(Transcribed page contents)
----

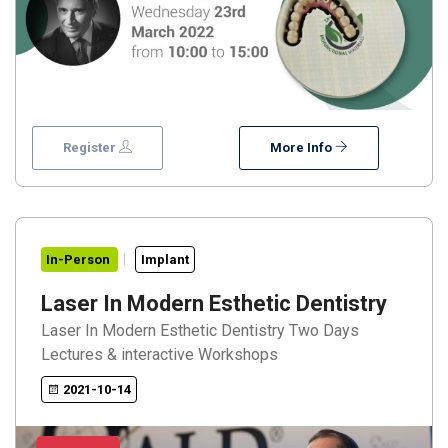
Register
More Info
In-Person
Implant
Laser In Modern Esthetic Dentistry
Laser In Modern Esthetic Dentistry Two Days
Lectures & interactive Workshops
2021-10-14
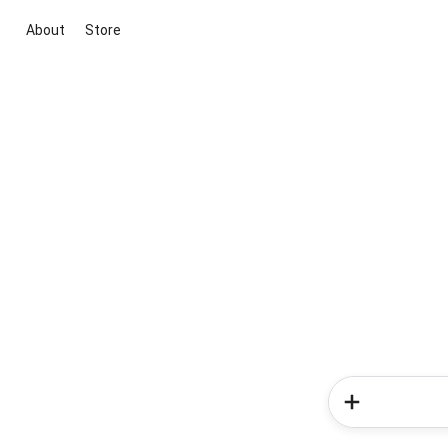
About
Store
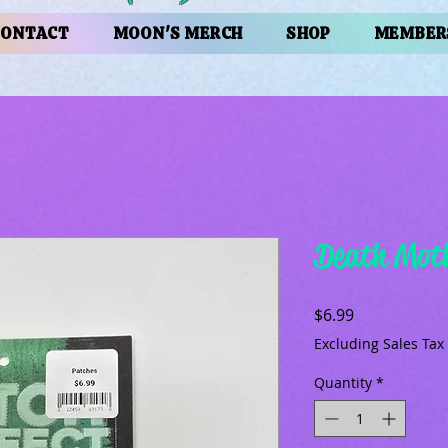
CONTACT
MOON'S MERCH
SHOP
MEMBER
Death Moth
Price
$6.99
Excluding Sales Tax
Quantity
*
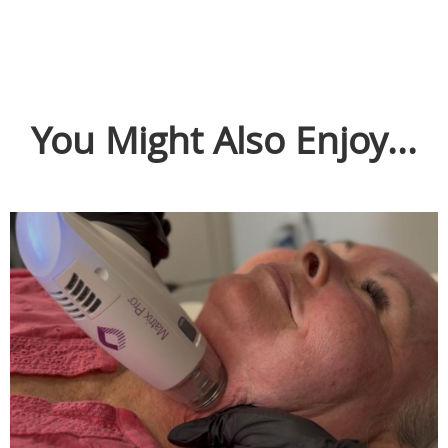
You Might Also Enjoy...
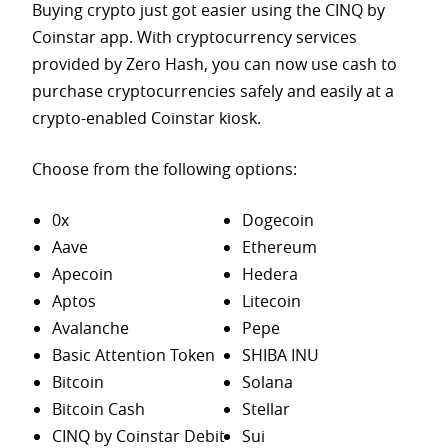
Buying crypto just got easier using the CINQ by
Coinstar app. With cryptocurrency services
provided by Zero Hash, you can now use cash to
purchase
cryptocurrencies safely and easily at a
crypto-enabled Coinstar kiosk.
Choose from the following options:
0x
Dogecoin
Aave
Ethereum
Apecoin
Hedera
Aptos
Litecoin
Avalanche
Pepe
Basic Attention Token
SHIBA INU
Bitcoin
Solana
Bitcoin Cash
Stellar
CINQ by Coinstar Debit
Sui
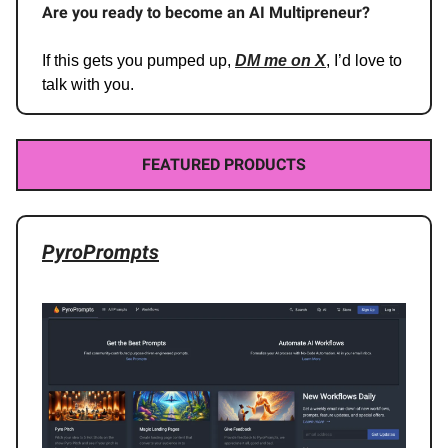
Are you ready to become an AI Multipreneur?
If this gets you pumped up,
DM me on X
, I’d love to
talk with you.
FEATURED PRODUCTS
PyroPrompts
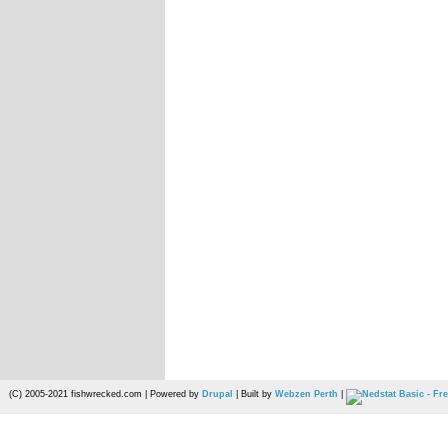
(C) 2005-2021 fishwrecked.com | Powered by
Drupal
| Built by
Webzen Perth
|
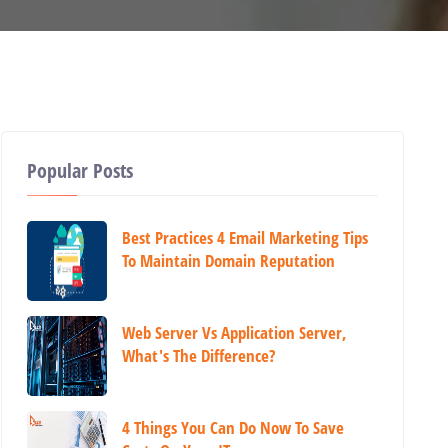
Popular Posts
Best Practices 4 Email Marketing Tips
To Maintain Domain Reputation
Web Server Vs Application Server,
What's The Difference?
4 Things You Can Do Now To Save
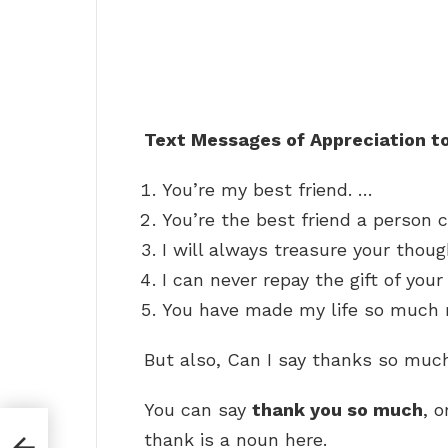
Text Messages of Appreciation to
You’re my best friend. …
You’re the best friend a person 
I will always treasure your thou
I can never repay the gift of your
You have made my life so much m
But also, Can I say thanks so muc
You can say
thank you so much
, 
ers
thank is a noun here.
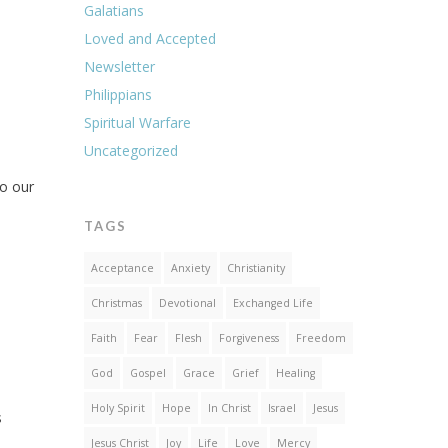
Galatians
Loved and Accepted
Newsletter
Philippians
Spiritual Warfare
Uncategorized
to our
TAGS
Acceptance
Anxiety
Christianity
Christmas
Devotional
Exchanged Life
Faith
Fear
Flesh
Forgiveness
Freedom
God
Gospel
Grace
Grief
Healing
Holy Spirit
Hope
In Christ
Israel
Jesus
s
Jesus Christ
Joy
Life
Love
Mercy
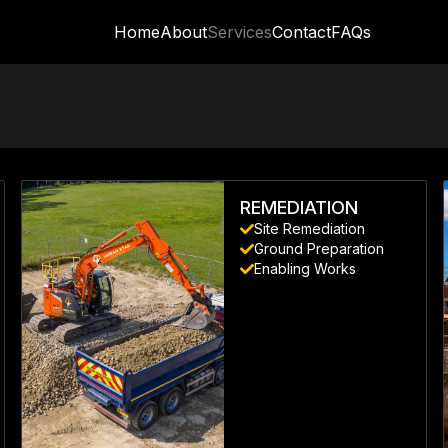
Home
About
Services
Contact
FAQs
REMEDIATION
Site Remediation
Ground Preparation
Enabling Works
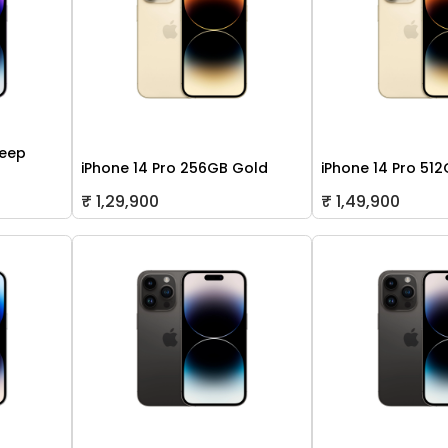
Deep
iPhone 14 Pro 256GB Gold
iPhone 14 Pro 51
₹ 1,29,900
₹ 1,49,900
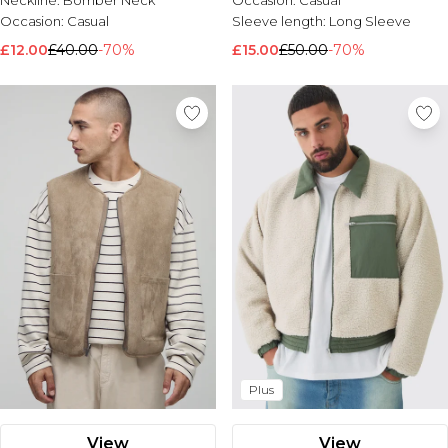
Neckline:
Bomber Neck
Occasion:
Casual
Occasion:
Casual
Sleeve length:
Long Sleeve
£12.00
£40.00
-70%
£15.00
£50.00
-70%
Plus
View
View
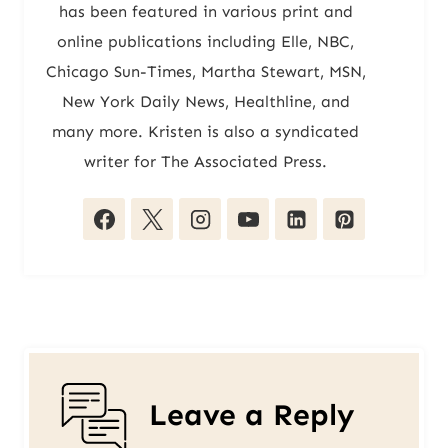
has been featured in various print and
online publications including Elle, NBC,
Chicago Sun-Times, Martha Stewart, MSN,
New York Daily News, Healthline, and
many more. Kristen is also a syndicated
writer for The Associated Press.
Leave a Reply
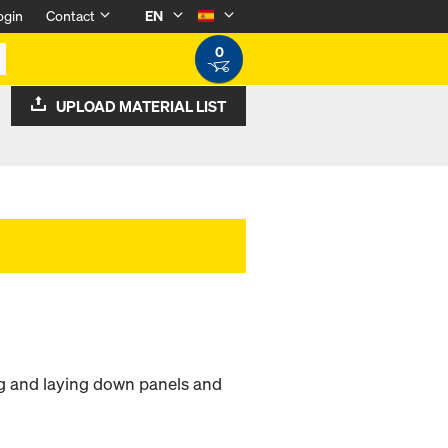
ogin
Contact
EN
0
UPLOAD MATERIAL LIST
ng and laying down panels and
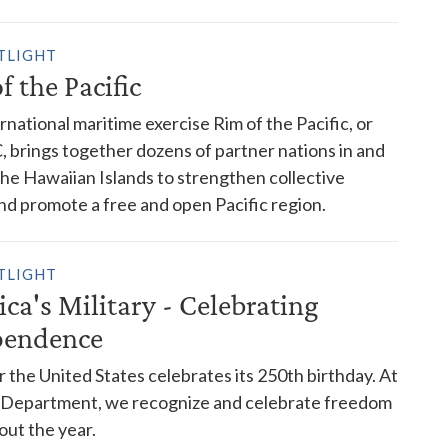
TLIGHT
f the Pacific
rnational maritime exercise Rim of the Pacific, or
brings together dozens of partner nations in and
he Hawaiian Islands to strengthen collective
nd promote a free and open Pacific region.
TLIGHT
ca's Military - Celebrating
pendence
r the United States celebrates its 250th birthday. At
 Department, we recognize and celebrate freedom
ut the year.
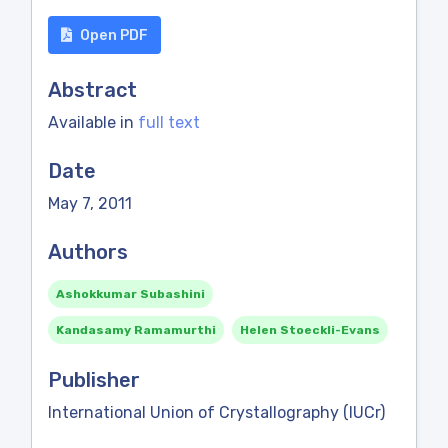
Open PDF
Abstract
Available in
full text
Date
May 7, 2011
Authors
Ashokkumar Subashini
Kandasamy Ramamurthi
Helen Stoeckli-Evans
Publisher
International Union of Crystallography (IUCr)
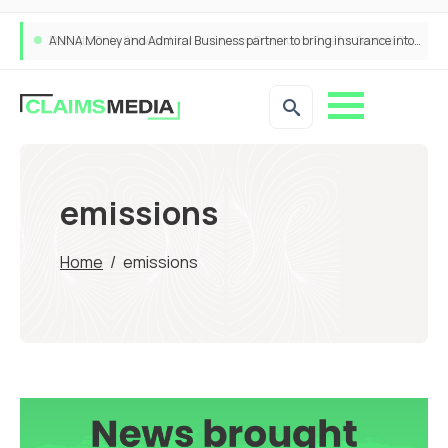
ANNA Money and Admiral Business partner to bring insurance into everyday SME admin
emissions
Home
/
emissions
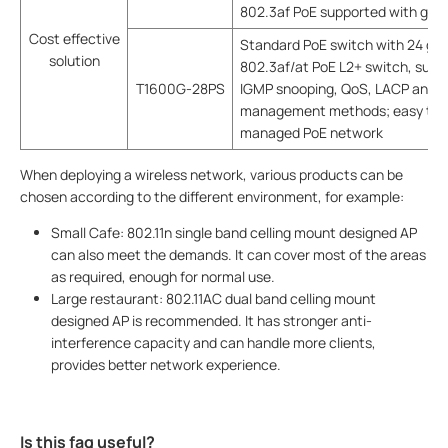
802.3af PoE supported with good
Cost effective
Standard PoE switch with 24 giga
solution
802.3af/at PoE L2+ switch, suppo
T1600G-28PS
IGMP snooping, QoS, LACP and AC
management methods; easy to co
managed PoE network
When deploying a wireless network, various products can be
chosen according to the different environment, for example:
Small Cafe: 802.11n single band celling mount designed AP
can also meet the demands. It can cover most of the areas
as required, enough for normal use.
Large restaurant: 802.11AC dual band celling mount
designed AP is recommended. It has stronger anti-
interference capacity and can handle more clients,
provides better network experience.
Is this faq useful?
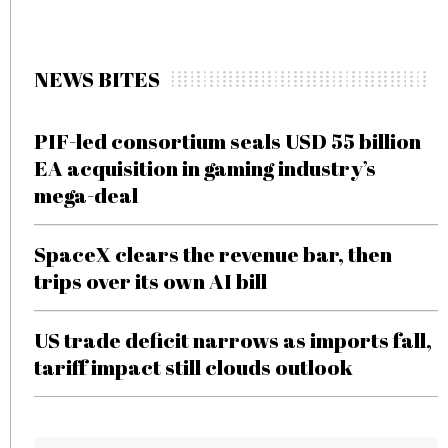
NEWS BITES
PIF-led consortium seals USD 55 billion
EA acquisition in gaming industry’s
mega-deal
SpaceX clears the revenue bar, then
trips over its own AI bill
US trade deficit narrows as imports fall,
tariff impact still clouds outlook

----

Brief – Copy out the entries exactly as they stand, omitting the images.

Reply –
Register
More Info
In-Person
Implant
Laser In Modern Esthetic Dentistry
Laser In Modern Esthetic Dentistry Two Days
Lectures & interactive Workshops
2021-10-14
About
Store
CONTACT
MOON'S MERCH
SHOP
MEMBER
Death Moth
Price
$6.99
Excluding Sales Tax
Quantity
*
You Might Also Enjoy...
Buying crypto just got easier using the CINQ by
Coinstar app. With cryptocurrency services
provided by Zero Hash, you can now use cash to
purchase
cryptocurrencies safely and easily at a
crypto-enabled Coinstar kiosk.
Choose from the following options:
0x
Dogecoin
Aave
Ethereum
Apecoin
Hedera
Aptos
Litecoin
Avalanche
Pepe
Basic Attention Token
SHIBA INU
Bitcoin
Solana
Bitcoin Cash
Stellar
CINQ by Coinstar Debit
Sui
Are you ready to become an AI Multipreneur?
If this gets you pumped up,
DM me on X
, I’d love to
talk with you.
FEATURED PRODUCTS
PyroPrompts
(C) 2005-2021 fishwrecked.com | Powered by
Drupal
| Built by
Webzen Perth
|
Popular Posts
Best Practices 4 Email Marketing Tips
To Maintain Domain Reputation
Web Server Vs Application Server,
What's The Difference?
4 Things You Can Do Now To Save
Text Messages of Appreciation to
You’re my best friend. …
You’re the best friend a person 
I will always treasure your thou
I can never repay the gift of your
You have made my life so much m
But also, Can I say thanks so muc
You can say
thank you so much
, 
ers
thank is a noun here.
Galatians
Loved and Accepted
Newsletter
Philippians
Spiritual Warfare
Uncategorized
to our
TAGS
Acceptance
Anxiety
Christianity
Christmas
Devotional
Exchanged Life
Faith
Fear
Flesh
Forgiveness
Freedom
God
Gospel
Grace
Grief
Healing
Holy Spirit
Hope
In Christ
Israel
Jesus
s
Jesus Christ
Joy
Life
Love
Mercy
Home
About
Services
Contact
FAQs
REMEDIATION
Site Remediation
Ground Preparation
Enabling Works
Deep
iPhone 14 Pro 256GB Gold
iPhone 14 Pro 51
₹ 1,29,900
₹ 1,49,900
Neckline:
Bomber Neck
Occasion:
Casual
Occasion:
Casual
Sleeve length:
Long Sleeve
£12.00
£40.00
-70%
£15.00
£50.00
-70%
Plus
View
View
has been featured in various print and
online publications including Elle, NBC,
Chicago Sun-Times, Martha Stewart, MSN,
New York Daily News, Healthline, and
many more. Kristen is also a syndicated
writer for The Associated Press.
Leave a Reply
ogin
Contact
EN
0
UPLOAD MATERIAL LIST
ng and laying down panels and
TLIGHT
f the Pacific
rnational maritime exercise Rim of the Pacific, or
brings together dozens of partner nations in and
he Hawaiian Islands to strengthen collective
nd promote a free and open Pacific region.
TLIGHT
ca's Military - Celebrating
pendence
r the United States celebrates its 250th birthday. At
 Department, we recognize and celebrate freedom
ut the year.
Open PDF
Abstract
Available in
full text
Date
May 7, 2011
Authors
Ashokkumar Subashini
Kandasamy Ramamurthi
Helen Stoeckli-Evans
Publisher
International Union of Crystallography (IUCr)
ANNA Money and Admiral Business partner to bring insurance into everyday SME admin
emissions
Home
/
emissions
802.3af PoE supported with good
Cost effective
Standard PoE switch with 24 giga
solution
802.3af/at PoE L2+ switch, suppo
T1600G-28PS
IGMP snooping, QoS, LACP and AC
management methods; easy to co
managed PoE network
When deploying a wireless network, various products can be
chosen according to the different environment, for example:
Small Cafe: 802.11n single band celling mount designed AP
can also meet the demands. It can cover most of the areas
as required, enough for normal use.
Large restaurant: 802.11AC dual band celling mount
designed AP is recommended. It has stronger anti-
interference capacity and can handle more clients,
provides better network experience.
Is this faq useful?
NEWS BITES
PIF-led consortium seals USD 55 billion
EA acquisition in gaming industry’s
mega-deal
SpaceX clears the revenue bar, then
trips over its own AI bill
US trade deficit narrows as imports fall,
tariff impact still clouds outlook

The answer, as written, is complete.